One year later, I like to think that I have positioned myself pretty well in retirement. While I did not make the huge step of moving to a yard-less condo, I did position myself in such a way that I have minimal maintenance, lower payments, and the ability to be mobile when and where I want-an important part of my life.
After all, while my travel is limited to a month to three per year, I am still a person who wants to go when I go, homebody or not. My moving to 1300 square feet, renting from someone I know well (eliminating the pesky maintenance but allowing me to paint in turquoise and yellow) and overall lowering my expenses have allowed me to be more mobile AND allowed me financial flexibility.
There is, however, one area where my "free as a bird lifestyle" is, well, not so free.

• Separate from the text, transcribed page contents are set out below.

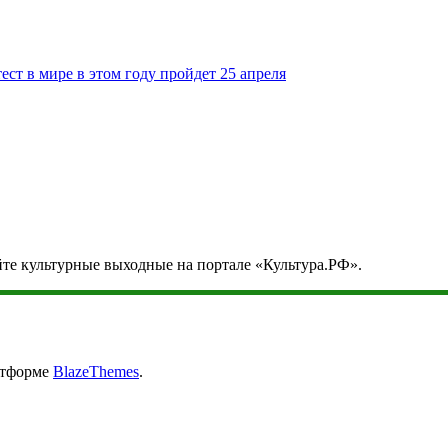
т в мире в этом году пройдет 25 апреля
йте культурные выходные на портале «Культура.РФ».
атформе
BlazeThemes
.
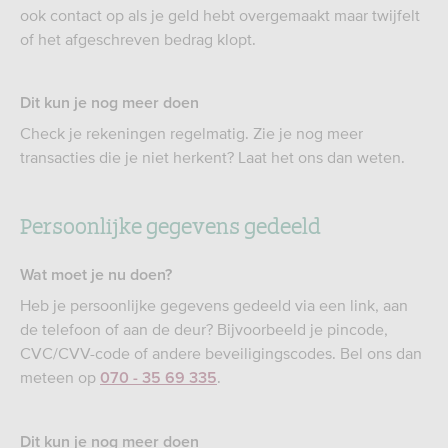
ook contact op als je geld hebt overgemaakt maar twijfelt
of het afgeschreven bedrag klopt.
Dit kun je nog meer doen
Check je rekeningen regelmatig. Zie je nog meer
transacties die je niet herkent? Laat het ons dan weten.
Persoonlijke gegevens gedeeld
Wat moet je nu doen?
Heb je persoonlijke gegevens gedeeld via een link, aan
de telefoon of aan de deur? Bijvoorbeeld je pincode,
CVC/CVV-code of andere beveiligingscodes. Bel ons dan
meteen op
.
070 - 35 69 335
Dit kun je nog meer doen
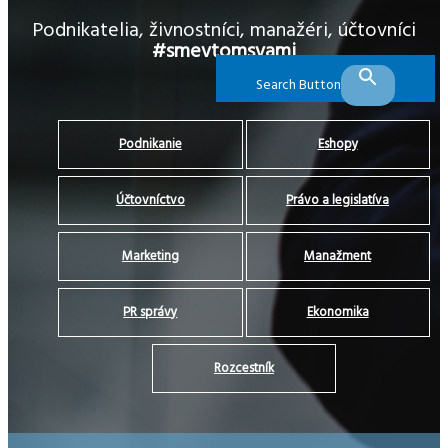
Podnikatelia, živnostníci, manažéri, účtovníci
#smevtomsvami
Search Button
Podnikanie
Eshopy
Účtovníctvo
Právo a legislatíva
Marketing
Manažment
PR správy
Ekonomika
Rozcestník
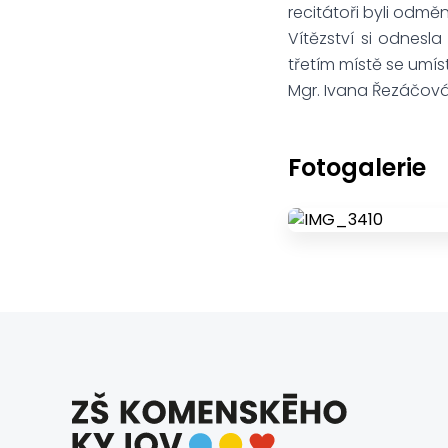
recitátoři byli odmě
Vítězství si odnesl
třetím místě se umís
Mgr. Ivana Řezáčov
Fotogalerie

You see, I have two canines. These four legged family members have to be fed on a regular basis, let out, and played with. While I may not have to get a sitter or plan dinner for the kids, I still have to go home and feed the dog! I know that people all over the world manage to go to work with dogs crated for ten hours per day, after about six hours my pups rebel.
In other words, the "go for breakfast then go shopping, meet for lunch, go to knitting and then hit happy hour" lifestyle is not for me. I try to be out of the house either the morning OR the afternoon. They need to be fed around five. Since I cannot even on my best day keep up with the dog or walk as long as he can, I need to have a dog walker. When I travel, it's board or bring. It goes on.
Having said all that, I would not live without either of them. My previous dogs, which some readers may remember, lived to be 18 and 19 respectively. They slept with my husband and I (and then myself) all that time. They went to Germany with us, with all that entailed. I was worried more about the dogs than myself-and I went to Germany hating to fly and deathly ill, ready to have surgery as soon as I arrived.
When I lost my second dog, I thought I would wait some time before inviting dogs into my life again. I was wrong. My six month or a year hiatus turned into welcoming a new family member a couple months later-and I have no regrets. Will I have dogs when these puppies leave me? Probably not. Might these dogs go to live with my son someday when he moves out? Possibly, as they have grown greatly attached.
Meanwhile though, my canines are part and parcel of my retirement. When I have to leave happy hour to come and feed them. When I pay the friendly dog walker. When we're driving cross country and one of them wakes up from the back seats and licks my neck. And when I'm trying to sleep late on Saturday and a wet tongue wakes me up-like it or not.
What would I do without them, after all!